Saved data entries

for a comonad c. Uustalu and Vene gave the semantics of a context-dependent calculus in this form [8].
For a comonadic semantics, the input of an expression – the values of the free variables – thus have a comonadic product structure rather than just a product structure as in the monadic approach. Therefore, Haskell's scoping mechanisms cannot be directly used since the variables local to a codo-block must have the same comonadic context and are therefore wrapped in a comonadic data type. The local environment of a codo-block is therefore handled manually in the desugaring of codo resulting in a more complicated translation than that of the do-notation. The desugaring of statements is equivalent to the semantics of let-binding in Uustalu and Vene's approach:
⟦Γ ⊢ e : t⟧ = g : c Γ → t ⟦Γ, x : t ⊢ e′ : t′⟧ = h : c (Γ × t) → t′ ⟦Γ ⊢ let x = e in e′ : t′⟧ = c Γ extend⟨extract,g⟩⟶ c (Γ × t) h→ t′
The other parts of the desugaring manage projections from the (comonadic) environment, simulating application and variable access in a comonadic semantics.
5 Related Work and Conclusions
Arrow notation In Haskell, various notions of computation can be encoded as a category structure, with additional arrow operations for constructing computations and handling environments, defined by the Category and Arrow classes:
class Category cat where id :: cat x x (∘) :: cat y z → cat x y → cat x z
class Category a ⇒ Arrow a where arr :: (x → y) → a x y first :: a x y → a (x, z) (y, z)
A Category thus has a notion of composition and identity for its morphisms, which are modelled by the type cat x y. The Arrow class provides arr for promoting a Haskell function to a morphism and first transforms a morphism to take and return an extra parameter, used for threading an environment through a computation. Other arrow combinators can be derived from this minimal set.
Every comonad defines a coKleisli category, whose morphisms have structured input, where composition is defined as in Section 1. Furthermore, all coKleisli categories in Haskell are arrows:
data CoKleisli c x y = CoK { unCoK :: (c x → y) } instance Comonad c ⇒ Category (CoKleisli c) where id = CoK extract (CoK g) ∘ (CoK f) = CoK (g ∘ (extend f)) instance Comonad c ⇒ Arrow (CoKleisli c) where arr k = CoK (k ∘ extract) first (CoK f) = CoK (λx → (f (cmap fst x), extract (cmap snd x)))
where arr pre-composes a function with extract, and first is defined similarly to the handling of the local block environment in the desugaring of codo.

**Your task:**
From the opening line of the data above through the line holding "For a comonadic", give every line again exactly as it stands.

**Response box:**
for a comonad c. Uustalu and Vene gave the semantics of a context-dependent calculus in this form [8].
For a comonadic semantics, the input of an expression – the values of the free variables – thus have a comonadic product structure rather than just a product structure as in the monadic approach. Therefore, Haskell's scoping mechanisms cannot be directly used since the variables local to a codo-block must have the same comonadic context and are therefore wrapped in a comonadic data type. The local environment of a codo-block is therefore handled manually in the desugaring of codo resulting in a more complicated translation than that of the do-notation. The desugaring of statements is equivalent to the semantics of let-binding in Uustalu and Vene's approach:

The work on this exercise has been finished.